La tragedia dell’Ucraina e la guerra che si è riaccesa nel cuore stesso dell’Europa ha molto a che vedere con questo scenario più generale e ciò che più colpisce è l’assenza di un’iniziativa autonoma dell’Europa dapprima per prevenire la guerra, e poi per ristabilire la pace e una giusta composizione del conflitto e quindi ricostruire un clima di distensione e di cooperazione nell’intero continente, di fronte all’attuale scenario di totale subalternità dell’Unione europea alla Nato e agli Stati Uniti, all’esasperazione dei nazionalismi, alle spinte bellicistiche e alle contrapposizioni frontali che prefigurano, nel migliore dei casi, una nuova “guerra fredda” a livello planetario di durata illimitata. E’ appena il caso di aggiungere che alla mancata affermazione in Europa del federalismo democratico ha fatto riscontro le reiterata invenzione di “piccole patrie” (penso alla Padania e al secessionismo di Umberto Bossi, ma anche agli infausti scenari che minacciano oggi di aprirsi con l’annunciata “autonomia differenziata”), sino all’irrompere, come in Belgio e in Catalogna, di separatismi e nazionalismi di destra chiusi in se stessi che hanno minacciato e minacciano l’esistenza stessa di entità statali plurisecolari.
Tutto questo, vorrei precisarlo, non sminuisce affatto la figura politica e intellettuale di Umberto Cardia: all’opposto, in un mondo non più “rovesciato” come è quello attuale, alcune sue idee guida potrebbero riacquistare una rinnovata attualità.

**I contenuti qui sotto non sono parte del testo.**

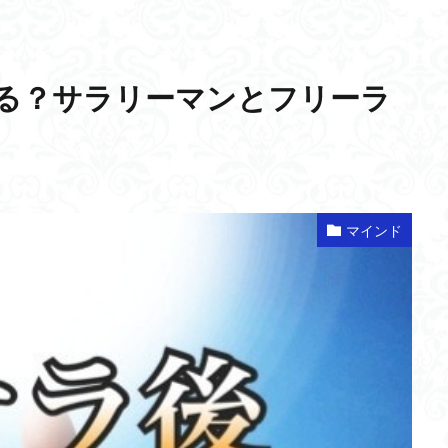
る？サラリーマンとフリーラ
マインド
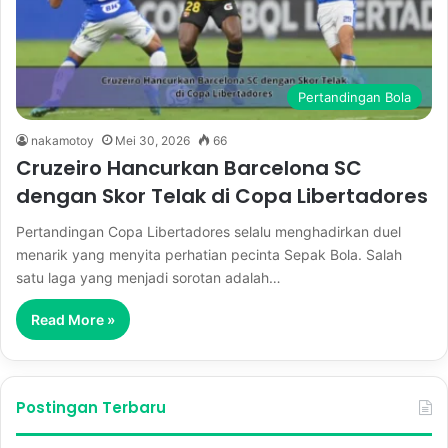
Pertandingan Bola
nakamotoy
Mei 30, 2026
66
Cruzeiro Hancurkan Barcelona SC
dengan Skor Telak di Copa Libertadores
Pertandingan Copa Libertadores selalu menghadirkan duel
menarik yang menyita perhatian pecinta Sepak Bola. Salah
satu laga yang menjadi sorotan adalah…
Read More »
Postingan Terbaru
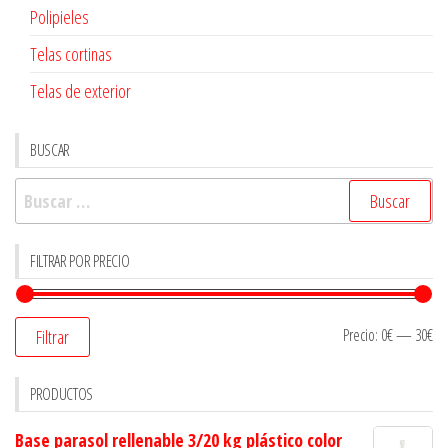
Polipieles
Telas cortinas
Telas de exterior
BUSCAR
Buscar:
FILTRAR POR PRECIO
Precio:
0€
—
30€
Filtrar
PRODUCTOS
Base parasol rellenable 3/20 kg plástico color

Si potrebbe anche aggiungere che, anche dopo la dissoluzione del PCI, egli rimase fedele a un’idea di sinistra capace di coniugare politica e cultura ed etica e politica, lettura critica del presente e progettazione del futuro. A me pare che questo nodo, che è rimasto drammaticamente irrisolto da almeno un trentennio, sia oggi anche più attuale di ieri.
Questo articolo riprende il testo dell’intervento di Claudio Natoli in occasione della presentazione del libro Il pensiero necessario. Teoria e prassi nella vita politica di Umberto Cardia, a cura di Paolo Lusci e Giuseppe Marci, Isolapalma, Monastir, 2022, organizzato dal Cenacolo di Tommaso Moro in collaborazione con Il Gremio a Roma il 3 febbraio 2023.